Diese Geschichte wurde im Projekt "3808 - Einladung" erstellt.
"Helfen, die Wunden der Vergangenheit zu heilen ..."
Eindrücke von Helen Dunn nach ihrer Rede am Wiener Heldenplatz.

Ich gedenke der Ermordeten, aber ich wende mich an die Jugendlichen Österreichs. Ich danke Ihnen dafür, dass sie sich mit dem Holocaust auseinander setzen und weise darauf hin, dass ein Genozid nur dann passiert, wenn Schweigen das Land durchdringt.
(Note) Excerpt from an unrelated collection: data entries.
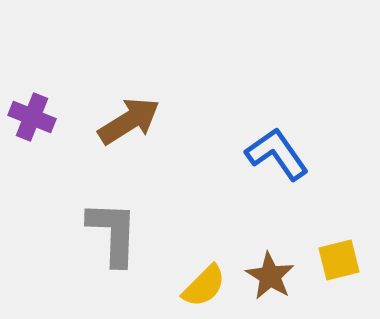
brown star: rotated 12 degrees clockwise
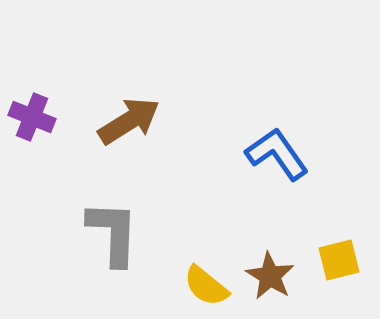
yellow semicircle: moved 2 px right; rotated 84 degrees clockwise
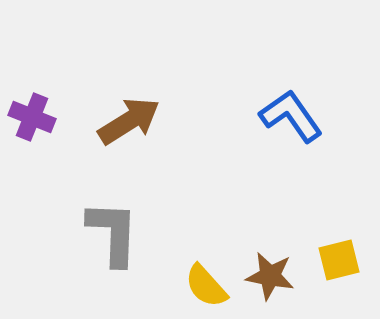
blue L-shape: moved 14 px right, 38 px up
brown star: rotated 21 degrees counterclockwise
yellow semicircle: rotated 9 degrees clockwise
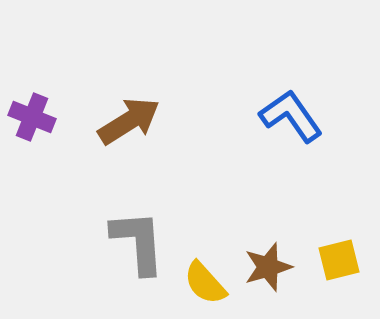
gray L-shape: moved 25 px right, 9 px down; rotated 6 degrees counterclockwise
brown star: moved 2 px left, 9 px up; rotated 27 degrees counterclockwise
yellow semicircle: moved 1 px left, 3 px up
Ich fordere sie auf, aufzustehen und sich gegen Vorurteile und Ungerechtigkeiten einzusetzen. Das ist alles, was ich sagen kann. Ich bin erschöpft von den Emotionen. Ich bete still, dass ich dem Andenken an meine Familie Gerechtigkeit widerfahren habe lassen.
Und dann, unerwartet, denke ich an einen anderen Tag, ein halbes Leben zuvor, als ich ebenfalls hoch oben stand, am Deck des Schiffes »Bremen«. Es ist der 4. August 1939, und ich schaue hinunter auf den weiten Ozean. Ich fahre nach Amerika, ganz allein, mit einem Schildchen um meinen Hals. Ich bin neun Jahre alt, und ich bin zu diesem Zeitpunkt der Flucht immer noch jung genug, um das Leben trotz des schrecklichen Verlusts ohne Schatten zu sehen.
Jetzt, da das Gedenken den Verlust bestätigt, ist es mir auch möglich, meine geliebte Familie der Vergessenheit zu entreissen und in ihrem Namen zu versuchen, mitzuhelfen, die Wunden der Vergangenheit zu heilen und für Frieden und Gerechtigkeit in der Welt zu arbeiten.
Und so hoffe ich, als ich auf der Bühne am Heldenplatz stehe, dass ich meine Familie und die Familien, die hier zusammengekommen sind, vielleicht tatsächlich geehrt habe. Dies ist alles, was ich machen konnte.